Enterprise Dictionary

Established: April 14, 2014

1. Project Introduction

“Everyday we are faced with a sea of acronyms, ever changing group structures, and fast-tracked projects.”

Currently, collation and curation of corporate knowledge is a painstaking manual process. We seek to move these activities into the background so that the relationships between different people, project updates, and emerging milestones can be surfaced in an ambient light-weight way.

This is our project: Enterprise Dictionary. It is a research project which aims to learn enterprise entities and their properties automatically from enterprise documents. It can gracefully collect information about workplace collaborations, project ebb-and-flows so that institutional knowledge can be easily gathered and shared.

The ultimate goal of our project is to build an Enterprise Satori. So that we can enable others to build knowledge-empowered applications in Enterprise.

2. Framework

Enterprise Dictionary Framework

Our framework includes the offline part and the online part.

3. Offline Part

1) Data Source

Currently, we can handle different data sources, such as PDF, WORD, PPT, ONENOTE, MEETING, EMAIL, SharePoint/Web Page, etc.

2) Data Parser & Cleaner

We parse all data sources to two formats: XML and TXT.

XML is semi-structured. It can be used for semi-structured knowledge learning. E.g. Using the Kable’s technique to extract people-project relations.

TXT is unstructured. It can be used for acronym/expansion mining, definition mining, project-concept (type) mining, etc.

3) People-Project Mining

We apply Kable (semi-structure mining) technology to extract facts from the documents.

Actually, the real technology is more complex than table extraction. We need to identify the “structure” first, then extract the “data”, followed by classify the content to it’s “function/property”, and then, build the association. This technology is successfully applied in Bing DU to automatic extract knowledge for Satori.

4) Definition Mining

We start from Hearst patterns, isA patterns, and some other patterns, e.g. “is a”, “is one of”, “means”, “stands for”, etc. to get the candidate definition sentences for each topic.
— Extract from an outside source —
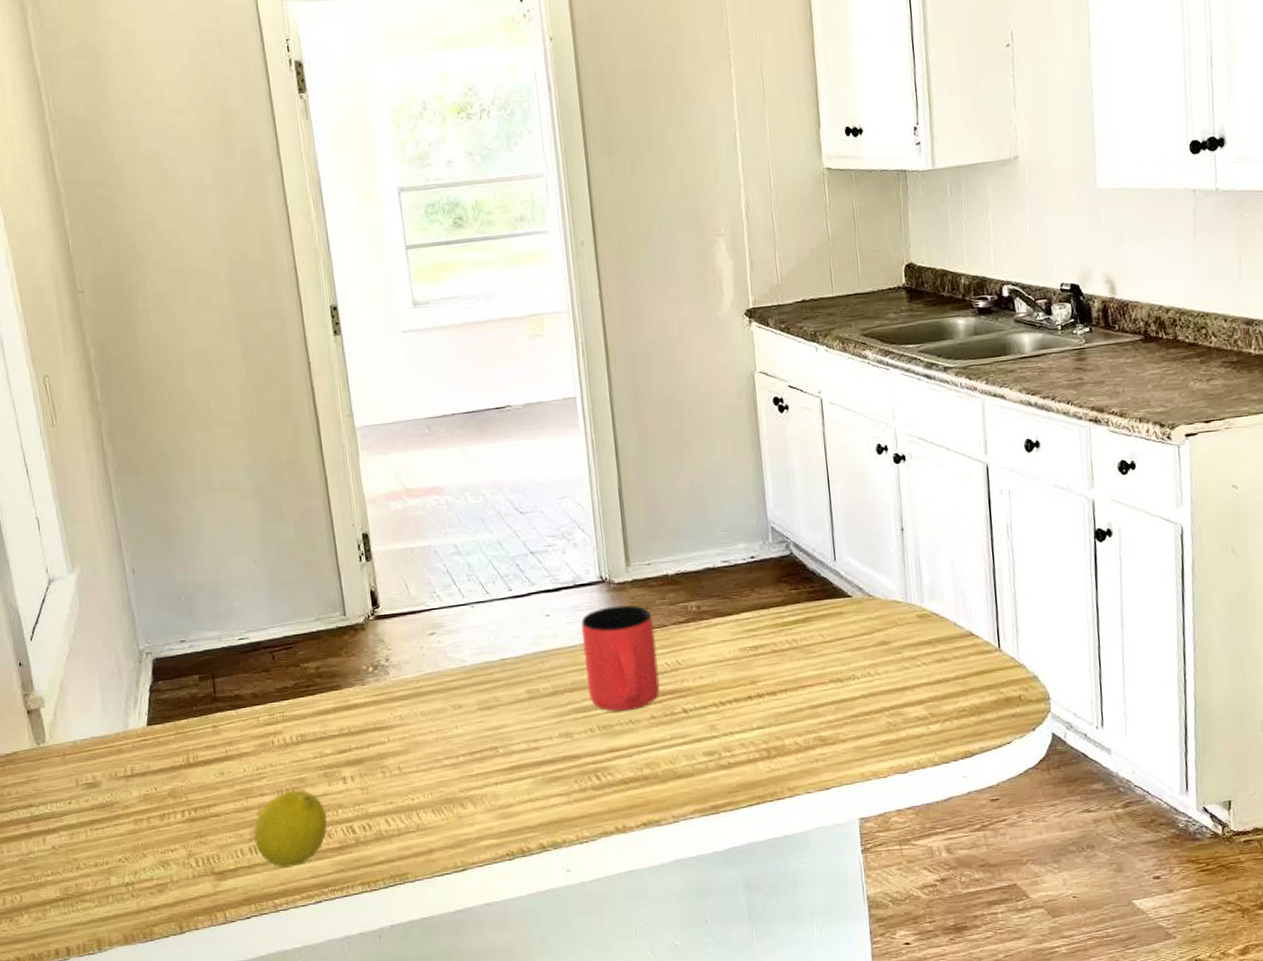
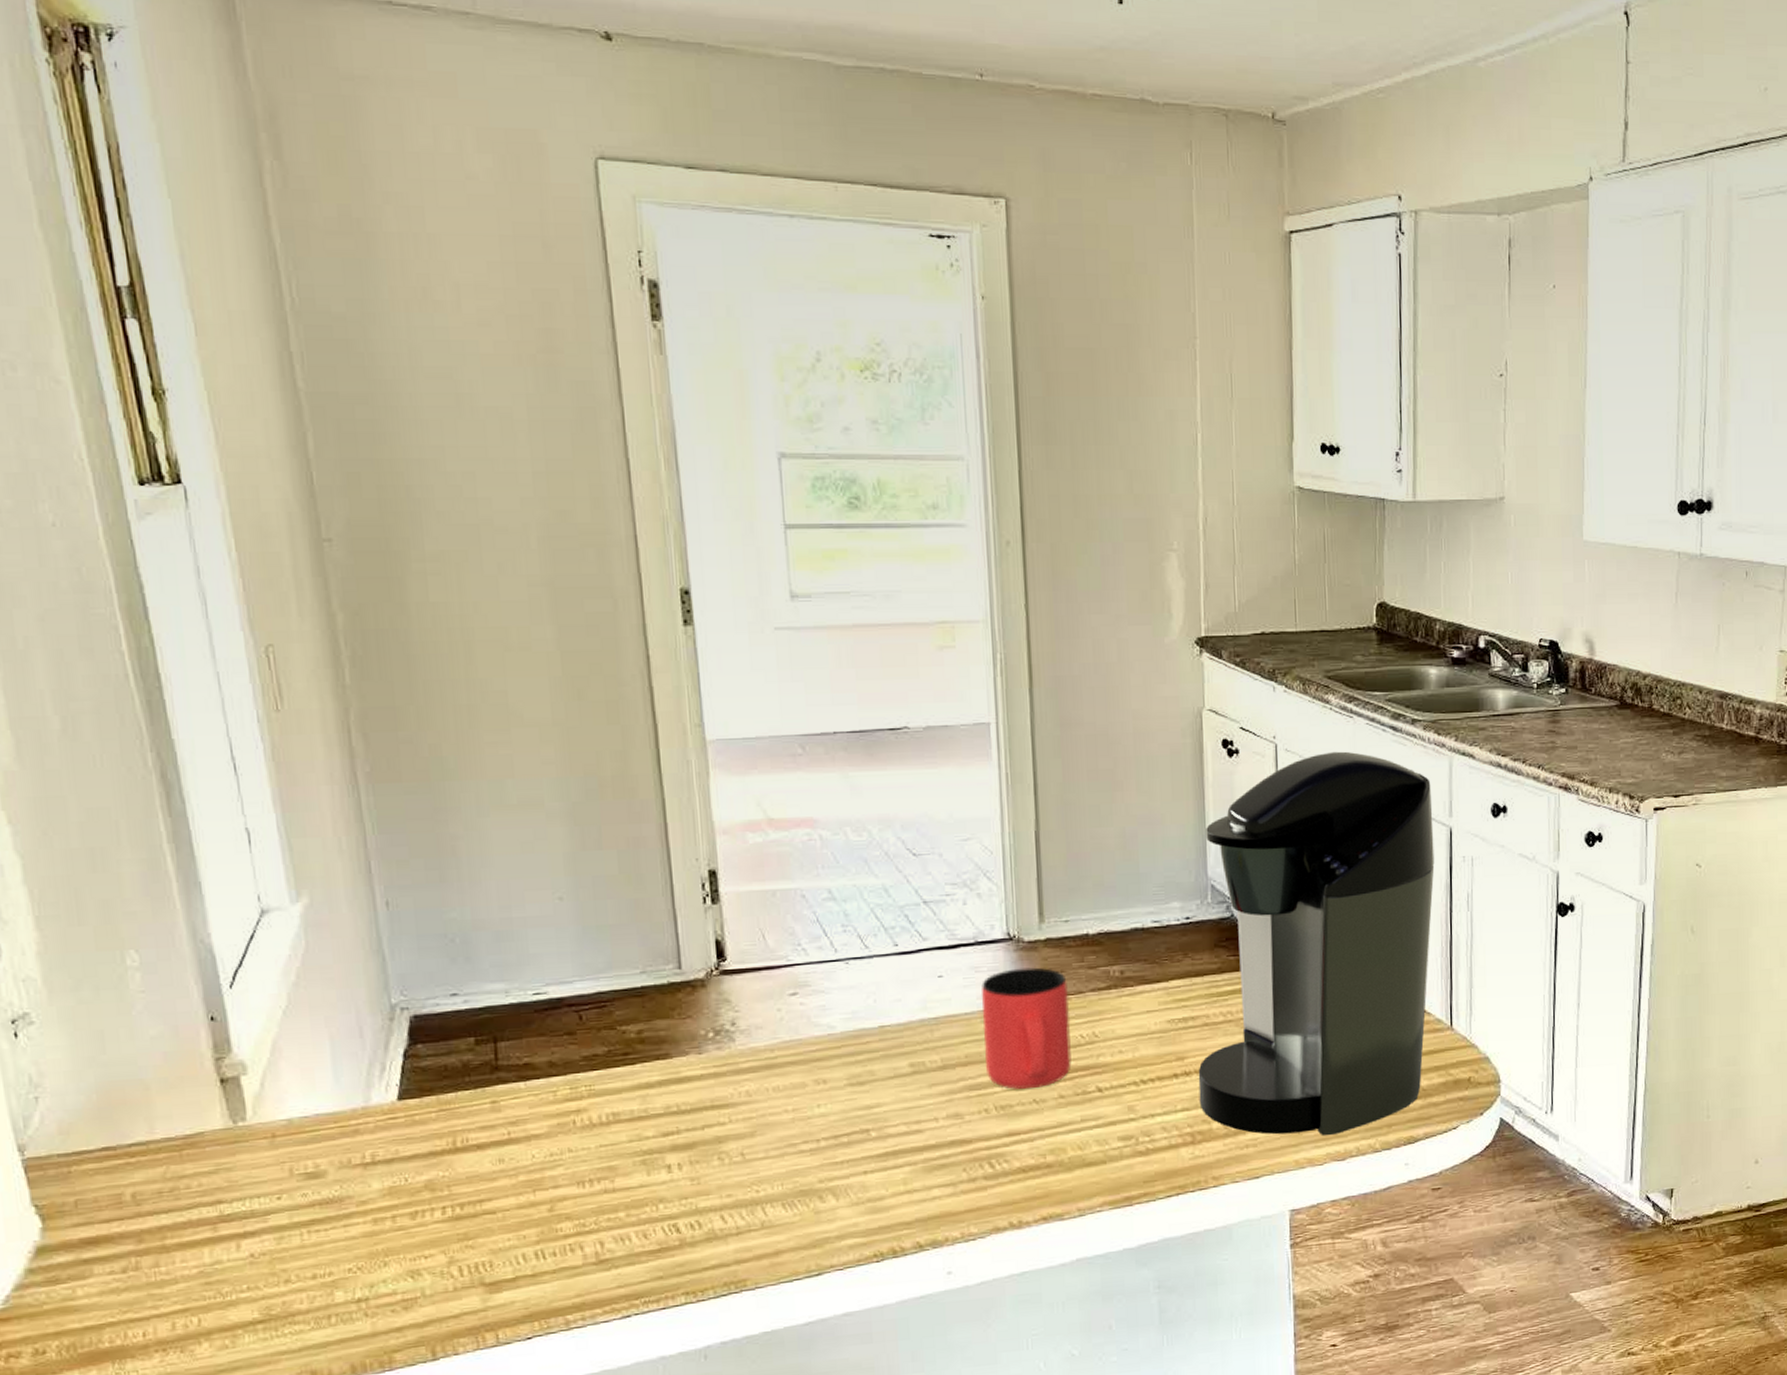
fruit: present [254,790,328,868] -> none [542,1180,643,1276]
coffee maker: none [764,400,974,751] -> present [1198,751,1435,1136]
We manually label some ground-truth for the definition, and use Rank SVM to train a linear classifier to classify whether it is definition or not. The features includes: NLP features, pattern features, data source, author, acronym, structure, statistical, symbol, conceptualization, embedding, keywords, etc.

Our discriminative features:

Word Embedding (Implicit embedding)
Conceptualization (Explicit embedding)

5) Acronym/Expansion Mining

Some patterns & rules are introduced to mine the acronym. For example, a full name followed by a bracket containing word with capital characters, e.g. Affinity Intent Map (AIM). Other patterns includes: a.k.a., f.k.a., etc.

After we get a set of acronyms, we make an assumption that the same acronym appeared in the same document should share the same semantic meaning. So, we link all acronym with the same expression in current document to the same extension.

6) Embedding Training (Ongoing)

We want to learn an implicit embedding for each term (word, or phrase) in Enterprise. So that we can measure the similarity between two projects.

We plan to leverage the AIM model for enterprise embedding training.

7) Project-Concept Mining (Ongoing)

We want to learn the concept (type) for each entity in Enterprise. E.g. we want to learn AIM is a Deep Learning Project, Word Embedding Project, etc.

So that we can learn an explicit embedding for each entity, and can support explicit topic reasoning for enterprise documents.

4. Online Part

1) Query Parser

Since we try to support question-like queries, we need a parser to understand users’ queries.

First, we extract question patterns from emails in “program manager information” discussion group, which is a place to let Microsoft employee ask questions to PM.

As soon as get the question pattern, we also get a set of “pseudo labels” as well as sentences for training. We apply our parallelized sequential RNN (which is similar to semi-CRF, we are working with Mei-Yuh team to apply this for Cortana) to parse/understand the query. And then generate related SQL to get the results.

Most of the queries are 1-hop, but, for “steven yao’s PM”, it is a 2-hop query. We decomposed it into “steven yao’s projects X” and “project X’s PM” to get the results.

The output of this parser includes:

Query Term
Type: including “(What) is”, “(Who) works on what”, and “Who works on (what)”, where (what) and (who) are the answers that users look for.